§ **Selected excerpt**:

● ● ●

D const design rationale
Reiner Pope
some at address.com
Sat Jun 23 07:22:41 PDT 2007
I think that invariant-as-storage-class vs. const-as-storage-class is a
false dichotomy, and also that they are incorrectly associated with the
completely different type-constructors, const() and invariant().
As storage classes, const and invariant both mean "compile-time
constant" -- their initializers must be evaluatable at compile time, and
their data need not be stored in memory.
However, apparently, data referred to by const-as-storage-class could
actually be liable to change (this is cited as the difference between
const-as-storage-class and invariant-as-storage-class).
Yet this seems to clash with the idea of being initialized at compile
time: in order for the data pointed to by const-as-storage-class to be
changed by another reference, there must be a mutable pointer from which
such a variable is initialized. Something like:
void main() {
int a = 10;
int* p = &a; // here's our mutable view
const int* cp = &a; // here's our const-as-storage-class
}
At the moment, this doesn't compile, because &a is not evaluatable at
compile time (even though the address of a is statically known).

● ● ●

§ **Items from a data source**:
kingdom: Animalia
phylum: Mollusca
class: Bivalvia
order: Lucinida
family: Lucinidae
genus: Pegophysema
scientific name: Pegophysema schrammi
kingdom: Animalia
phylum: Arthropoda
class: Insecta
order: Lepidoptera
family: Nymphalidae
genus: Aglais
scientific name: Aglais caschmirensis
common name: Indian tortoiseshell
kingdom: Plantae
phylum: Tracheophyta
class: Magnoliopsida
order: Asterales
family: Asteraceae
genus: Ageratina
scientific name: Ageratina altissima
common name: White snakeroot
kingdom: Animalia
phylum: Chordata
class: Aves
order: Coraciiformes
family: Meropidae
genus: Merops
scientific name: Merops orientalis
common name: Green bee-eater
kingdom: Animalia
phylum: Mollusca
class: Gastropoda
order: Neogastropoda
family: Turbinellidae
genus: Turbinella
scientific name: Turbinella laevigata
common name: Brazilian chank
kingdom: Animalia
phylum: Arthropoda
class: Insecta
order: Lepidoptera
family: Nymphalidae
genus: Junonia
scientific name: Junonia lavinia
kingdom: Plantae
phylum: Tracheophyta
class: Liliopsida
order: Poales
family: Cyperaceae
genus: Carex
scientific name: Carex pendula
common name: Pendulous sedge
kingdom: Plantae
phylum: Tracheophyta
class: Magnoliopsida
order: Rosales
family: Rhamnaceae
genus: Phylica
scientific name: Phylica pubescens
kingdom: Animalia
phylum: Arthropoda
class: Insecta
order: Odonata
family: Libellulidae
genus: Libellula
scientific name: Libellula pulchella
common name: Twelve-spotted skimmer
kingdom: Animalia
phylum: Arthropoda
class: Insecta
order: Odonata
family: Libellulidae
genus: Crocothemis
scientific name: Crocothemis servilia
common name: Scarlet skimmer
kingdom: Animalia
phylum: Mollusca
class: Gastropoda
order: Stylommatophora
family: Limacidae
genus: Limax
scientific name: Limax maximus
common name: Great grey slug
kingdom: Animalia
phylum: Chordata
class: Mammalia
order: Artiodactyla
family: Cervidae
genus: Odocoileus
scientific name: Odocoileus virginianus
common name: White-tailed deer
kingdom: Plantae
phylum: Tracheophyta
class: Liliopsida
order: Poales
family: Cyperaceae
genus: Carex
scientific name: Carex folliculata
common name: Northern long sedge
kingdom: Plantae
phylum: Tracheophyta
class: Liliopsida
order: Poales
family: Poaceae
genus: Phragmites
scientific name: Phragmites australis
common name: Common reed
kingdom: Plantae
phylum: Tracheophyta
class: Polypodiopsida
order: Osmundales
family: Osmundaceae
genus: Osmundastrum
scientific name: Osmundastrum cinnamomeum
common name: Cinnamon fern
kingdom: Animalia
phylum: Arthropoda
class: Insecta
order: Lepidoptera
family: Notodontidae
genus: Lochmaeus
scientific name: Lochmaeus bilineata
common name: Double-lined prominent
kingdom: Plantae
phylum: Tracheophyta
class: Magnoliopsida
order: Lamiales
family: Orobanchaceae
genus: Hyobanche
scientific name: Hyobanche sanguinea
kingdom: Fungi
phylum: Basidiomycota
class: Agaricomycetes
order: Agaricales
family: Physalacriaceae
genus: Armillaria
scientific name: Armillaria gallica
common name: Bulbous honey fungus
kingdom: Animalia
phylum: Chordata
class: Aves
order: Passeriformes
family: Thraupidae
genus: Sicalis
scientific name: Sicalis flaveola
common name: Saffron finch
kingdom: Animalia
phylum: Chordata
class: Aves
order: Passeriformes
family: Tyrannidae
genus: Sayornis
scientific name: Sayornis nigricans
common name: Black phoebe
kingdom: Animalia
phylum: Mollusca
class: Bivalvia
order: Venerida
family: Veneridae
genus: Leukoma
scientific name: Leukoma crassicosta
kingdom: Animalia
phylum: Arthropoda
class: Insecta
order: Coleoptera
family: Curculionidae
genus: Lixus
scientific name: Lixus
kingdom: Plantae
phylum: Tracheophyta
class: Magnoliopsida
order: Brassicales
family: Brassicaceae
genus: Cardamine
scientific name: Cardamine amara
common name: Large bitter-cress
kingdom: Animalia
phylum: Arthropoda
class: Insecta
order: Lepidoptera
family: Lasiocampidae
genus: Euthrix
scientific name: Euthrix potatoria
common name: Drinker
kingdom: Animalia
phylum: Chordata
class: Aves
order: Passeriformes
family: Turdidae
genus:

● ● ●

§ **Task requirements**: In one to three sentences, explain why the writer of the post on D const design rationale says the code example does not compile at the moment.

§ **Written response**: The example does not compile because &a cannot be evaluated at compile time. This holds even though the address of a is statically known.